Pour cela il nous faut agir comme les abeilles du philosophe et politicien anglais Francis Bacon. Les cigales, disait-il, passent leur vie aux crochets des autres, elles ne créent rien, ne produisent rien et dilapident l'argent des autres et celui de l'Etat aux dépens duquel elles vivent. Les fourmis font le contraire, elles produisent sans cesse, s'agitent en tous sens dans un ballet sans fin, amassent continuellement, accumulant des richesses inutiles qu'elles ne peuvent emporter dans leur tombe quand elles meurent. Ni cigales ni fourmis, dit Bacon, hommes et femmes doivent se comporter en abeilles. Les abeilles butinent de fleur en fleur, folâtrent dans les champs, travaillent en jouissant des beautés de la nature tout en rapportant à la ruche le miel qui sert à nourrir toute la colonie. Elles recueillent la matière première issue de la nature fleurie pour la transformer en douce vertu, comme dit le poète. Elles pensent «Nous» au lieu de penser «Je». En faisant cela, elles assurent mieux leur bonheur personnel et le bonheur de leurs semblables que les cigales égoïstes et les fourmis cupides.

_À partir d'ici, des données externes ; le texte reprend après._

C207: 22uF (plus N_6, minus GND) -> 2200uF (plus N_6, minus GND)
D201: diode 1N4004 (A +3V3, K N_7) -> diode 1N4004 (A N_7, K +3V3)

Alors, ce soir et pendant les quatre prochaines années, je vous invite toutes et tous, conseillères et conseillers d'Etat, députées et députés, citoyennes et citoyens de Genève, à devenir des abeilles.
Vive la République ! Vive Genève ! (Applaudissements.)
(A la fin du discours du président du Grand Conseil, le Young People's Chorus of New York City, sous la direction de Mme Tania Leõn, et l'Orchestre de Chambre de Genève interprètent Kayama (extrait de Adiemus) de Karl Jenkins.)
Le président. Thank you very much for this very moving song !
Je vous informe que l'orchestre se produira aussi au Victoria Hall le 10 décembre.